[Stored items]
↓↓↓

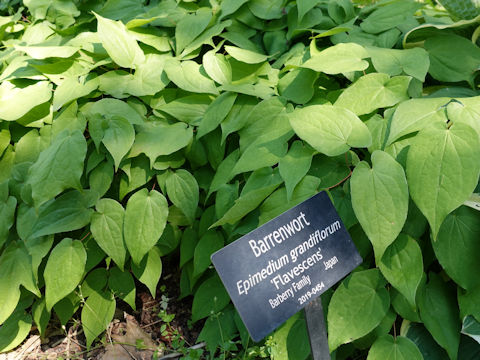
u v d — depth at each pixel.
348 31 1.86
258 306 1.14
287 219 1.21
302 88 1.61
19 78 1.78
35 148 1.69
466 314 1.31
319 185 1.43
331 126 1.33
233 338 1.60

↑↑↑

* **INSTRUCTIONS FOR THE TASK**
Begin with the line that contains "258 306 1.14" and print each line exactly until the data ends, including the last line.

* **EXERCISE RESPONSE**
258 306 1.14
287 219 1.21
302 88 1.61
19 78 1.78
35 148 1.69
466 314 1.31
319 185 1.43
331 126 1.33
233 338 1.60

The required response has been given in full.